The first John Dove probably died in 1507. John Dove senior died in 1521, his brother Henry followed without issue c.1525, and his other brother John Dove junior died in 1533. Margaret Dove, the first John Dove's widow, lived on until 1535, and the ending of her 'life interest' was the signal for battle to commence between her grandsons. When legal proceedings began in January 1536, John Dove senior's sons Edward and Oliver both claimed the land, as did John Dove junior's sons Walter and John.
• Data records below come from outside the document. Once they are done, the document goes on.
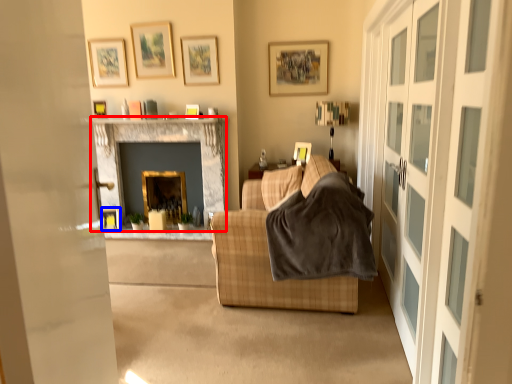
Question: Which point is closer to the camera, fireplace (highlighted by a red box) or picture frame (highlighted by a blue box)?

Choices:
 (A) fireplace
 (B) picture frame

Answer: (A)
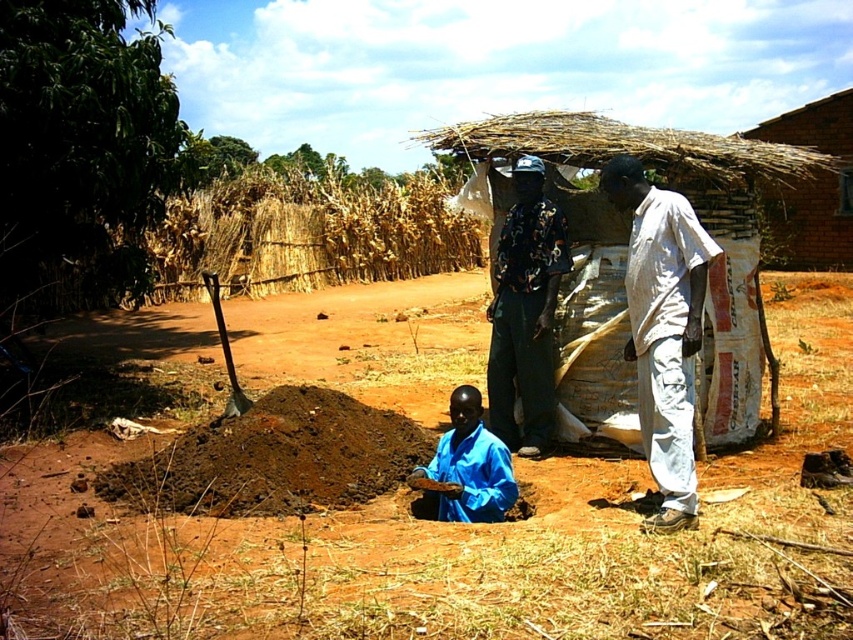
Question: Can you confirm if brown soil at center is positioned to the right of dry straw at upper center?

Choices:
 (A) no
 (B) yes

Answer: (B)

Question: Which object appears closest to the camera in this image?

Choices:
 (A) blue fabric shirt at lower center
 (B) brown soil at center
 (C) light gray cotton shirt at right

Answer: (B)

Question: Which of the following is the closest to the observer?

Choices:
 (A) (498, 500)
 (B) (99, 531)
 (C) (662, 481)

Answer: (C)

Question: Which of the following is the closest to the observer?

Choices:
 (A) (262, 188)
 (B) (526, 252)
 (C) (490, 486)

Answer: (C)

Question: Can you confirm if light gray cotton shirt at right is positioned to the right of black printed shirt at center?

Choices:
 (A) yes
 (B) no

Answer: (A)

Question: Can you confirm if dry straw at upper center is thinner than blue fabric shirt at lower center?

Choices:
 (A) yes
 (B) no

Answer: (B)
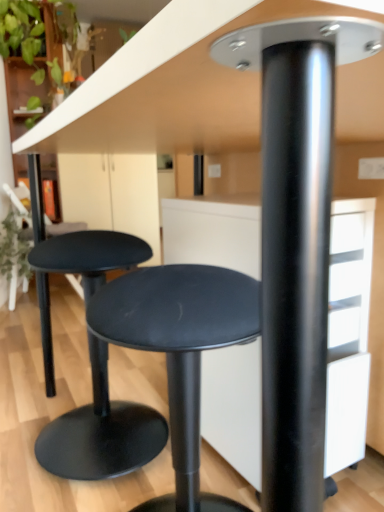
Image resolution: width=384 pixels, height=512 pixels. What do you see at coordinates (101, 431) in the screenshot? I see `matte black stool at lower left, which appears as the first stool when viewed from the back` at bounding box center [101, 431].

In order to face matte black stool at lower left, which appears as the first stool when viewed from the back, should I rotate leftwards or rightwards?

Turn left approximately 12.688 degrees to face it.

I want to click on matte black stool at lower left, positioned as the second stool in front-to-back order, so click(x=101, y=431).

What is the approximate height of matte black stool at lower left, which appears as the first stool when viewed from the back?

27.59 inches.

You are a GUI agent. You are given a task and a screenshot of the screen. Output one action in this format:
    pyautogui.click(x=<x>, y=<y>)
    Task: Click on the matte black stool at center, which is the 2th stool from back to front
    The width and height of the screenshot is (384, 512).
    Given the screenshot: What is the action you would take?
    pyautogui.click(x=180, y=350)

What do you see at coordinates (180, 350) in the screenshot?
I see `matte black stool at center, the first stool when ordered from front to back` at bounding box center [180, 350].

This screenshot has width=384, height=512. I want to click on matte black stool at lower left, which appears as the first stool when viewed from the back, so click(101, 431).

Considering the positions of objects matte black stool at center, the first stool when ordered from front to back, and matte black stool at lower left, positioned as the second stool in front-to-back order, in the image provided, who is more to the left, matte black stool at center, the first stool when ordered from front to back, or matte black stool at lower left, positioned as the second stool in front-to-back order,?

matte black stool at lower left, positioned as the second stool in front-to-back order.

Considering the positions of objects matte black stool at center, which is the 2th stool from back to front, and matte black stool at lower left, which appears as the first stool when viewed from the back, in the image provided, who is in front, matte black stool at center, which is the 2th stool from back to front, or matte black stool at lower left, which appears as the first stool when viewed from the back,?

Positioned in front is matte black stool at center, which is the 2th stool from back to front.

Is point (113, 341) more distant than point (42, 460)?

No, it is in front of (42, 460).

From the image's perspective, does matte black stool at center, which is the 2th stool from back to front, appear lower than matte black stool at lower left, positioned as the second stool in front-to-back order?

Indeed, from the image's perspective, matte black stool at center, which is the 2th stool from back to front, is shown beneath matte black stool at lower left, positioned as the second stool in front-to-back order.

From a real-world perspective, which object rests below the other?

matte black stool at center, which is the 2th stool from back to front.

Considering the relative sizes of matte black stool at center, the first stool when ordered from front to back, and matte black stool at lower left, positioned as the second stool in front-to-back order, in the image provided, is matte black stool at center, the first stool when ordered from front to back, wider than matte black stool at lower left, positioned as the second stool in front-to-back order,?

Yes.

Considering the relative sizes of matte black stool at center, the first stool when ordered from front to back, and matte black stool at lower left, positioned as the second stool in front-to-back order, in the image provided, is matte black stool at center, the first stool when ordered from front to back, taller than matte black stool at lower left, positioned as the second stool in front-to-back order,?

No, matte black stool at center, the first stool when ordered from front to back, is not taller than matte black stool at lower left, positioned as the second stool in front-to-back order.

Which of these two, matte black stool at center, the first stool when ordered from front to back, or matte black stool at lower left, which appears as the first stool when viewed from the back, is smaller?

matte black stool at center, the first stool when ordered from front to back.

Is matte black stool at lower left, positioned as the second stool in front-to-back order, a part of matte black stool at center, the first stool when ordered from front to back?

No, matte black stool at lower left, positioned as the second stool in front-to-back order, is not a part of matte black stool at center, the first stool when ordered from front to back.

Is matte black stool at center, the first stool when ordered from front to back, next to matte black stool at lower left, positioned as the second stool in front-to-back order?

No, matte black stool at center, the first stool when ordered from front to back, is not in contact with matte black stool at lower left, positioned as the second stool in front-to-back order.

Is matte black stool at center, the first stool when ordered from front to back, facing towards matte black stool at lower left, which appears as the first stool when viewed from the back?

No, matte black stool at center, the first stool when ordered from front to back, does not turn towards matte black stool at lower left, which appears as the first stool when viewed from the back.

What's the angular difference between matte black stool at center, which is the 2th stool from back to front, and matte black stool at lower left, positioned as the second stool in front-to-back order,'s facing directions?

0.000159 degrees.

How distant is matte black stool at center, which is the 2th stool from back to front, from matte black stool at lower left, positioned as the second stool in front-to-back order?

14.55 inches.

Locate an element on the screen. stool in front of the matte black stool at lower left, which appears as the first stool when viewed from the back is located at coordinates (180, 350).

Considering the positions of objects matte black stool at lower left, which appears as the first stool when viewed from the back, and matte black stool at center, which is the 2th stool from back to front, in the image provided, who is more to the left, matte black stool at lower left, which appears as the first stool when viewed from the back, or matte black stool at center, which is the 2th stool from back to front,?

From the viewer's perspective, matte black stool at lower left, which appears as the first stool when viewed from the back, appears more on the left side.

Is matte black stool at lower left, which appears as the first stool when viewed from the back, closer to the viewer compared to matte black stool at center, the first stool when ordered from front to back?

No, matte black stool at lower left, which appears as the first stool when viewed from the back, is further to the viewer.

Does point (81, 410) come in front of point (171, 359)?

No, (81, 410) is further to viewer.

Looking at this image, from the image's perspective, which one is positioned higher, matte black stool at lower left, which appears as the first stool when viewed from the back, or matte black stool at center, which is the 2th stool from back to front?

matte black stool at lower left, which appears as the first stool when viewed from the back, from the image's perspective.

From a real-world perspective, which is physically below, matte black stool at lower left, positioned as the second stool in front-to-back order, or matte black stool at center, which is the 2th stool from back to front?

matte black stool at center, which is the 2th stool from back to front, is physically lower.

Considering the relative sizes of matte black stool at lower left, which appears as the first stool when viewed from the back, and matte black stool at center, the first stool when ordered from front to back, in the image provided, is matte black stool at lower left, which appears as the first stool when viewed from the back, thinner than matte black stool at center, the first stool when ordered from front to back,?

Yes, matte black stool at lower left, which appears as the first stool when viewed from the back, is thinner than matte black stool at center, the first stool when ordered from front to back.

Considering the sizes of matte black stool at lower left, which appears as the first stool when viewed from the back, and matte black stool at center, the first stool when ordered from front to back, in the image, is matte black stool at lower left, which appears as the first stool when viewed from the back, taller or shorter than matte black stool at center, the first stool when ordered from front to back,?

In the image, matte black stool at lower left, which appears as the first stool when viewed from the back, appears to be taller than matte black stool at center, the first stool when ordered from front to back.

Does matte black stool at lower left, positioned as the second stool in front-to-back order, have a larger size compared to matte black stool at center, the first stool when ordered from front to back?

Indeed, matte black stool at lower left, positioned as the second stool in front-to-back order, has a larger size compared to matte black stool at center, the first stool when ordered from front to back.

Is matte black stool at lower left, which appears as the first stool when viewed from the back, inside the boundaries of matte black stool at center, which is the 2th stool from back to front, or outside?

matte black stool at lower left, which appears as the first stool when viewed from the back, is not inside matte black stool at center, which is the 2th stool from back to front, it's outside.

Is matte black stool at lower left, positioned as the second stool in front-to-back order, not near matte black stool at center, which is the 2th stool from back to front?

They are positioned close to each other.

Is matte black stool at lower left, which appears as the first stool when viewed from the back, oriented away from matte black stool at center, the first stool when ordered from front to back?

That's not correct — matte black stool at lower left, which appears as the first stool when viewed from the back, is not looking away from matte black stool at center, the first stool when ordered from front to back.

From the picture: Can you tell me how much matte black stool at lower left, positioned as the second stool in front-to-back order, and matte black stool at center, which is the 2th stool from back to front, differ in facing direction?

There is a 0.000159-degree angle between the facing directions of matte black stool at lower left, positioned as the second stool in front-to-back order, and matte black stool at center, which is the 2th stool from back to front.

In the image, there is a matte black stool at lower left, positioned as the second stool in front-to-back order. Where is `stool below it (from the image's perspective)`? Image resolution: width=384 pixels, height=512 pixels. stool below it (from the image's perspective) is located at coordinates (180, 350).

What are the coordinates of `stool directly beneath the matte black stool at lower left, which appears as the first stool when viewed from the back (from a real-world perspective)` in the screenshot? It's located at (180, 350).

The height and width of the screenshot is (512, 384). I want to click on stool on the right of the matte black stool at lower left, which appears as the first stool when viewed from the back, so click(180, 350).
As Edward (aged 22) was the only one to have attained his majority (Oliver being aged about 16, Walter 13, and John about 4), no doubt the real conflict was between their respective guardians.
The litigation dragged on for two years, during which both sides must have incurred considerable legal expense (including a reference of the matter to the Court of Requests, and obtaining Counsel's opinion from Sir William Paulet, one of the most eminent lawyers of the day), until at the end of 1537 the case was resolved in favour of John Dove, the youngest son of John Dove's youngest son John Dove, if you follow. He was therefore admitted not only to the lands which his father John Dove junior had been given by the resettlement of 1507, and which had never really been in dispute, but also to the property which the first John Dove had tried to settle on John Dove senior and Henry Dove, instead of John Dove junior, by that same settlement. Thus it was held that the 1507 resettlement was invalid, as it contravened John Bruton's original settlement of 1472.
Incidentally, Oliver Dove died without issue not many years later, and was succeeded to the small amount of copyhold property which he held in his own right by his brother [not included in the above pedigree], the second youngest son of John Dove senior. His name, you will not be surprised to learn, was John Dove!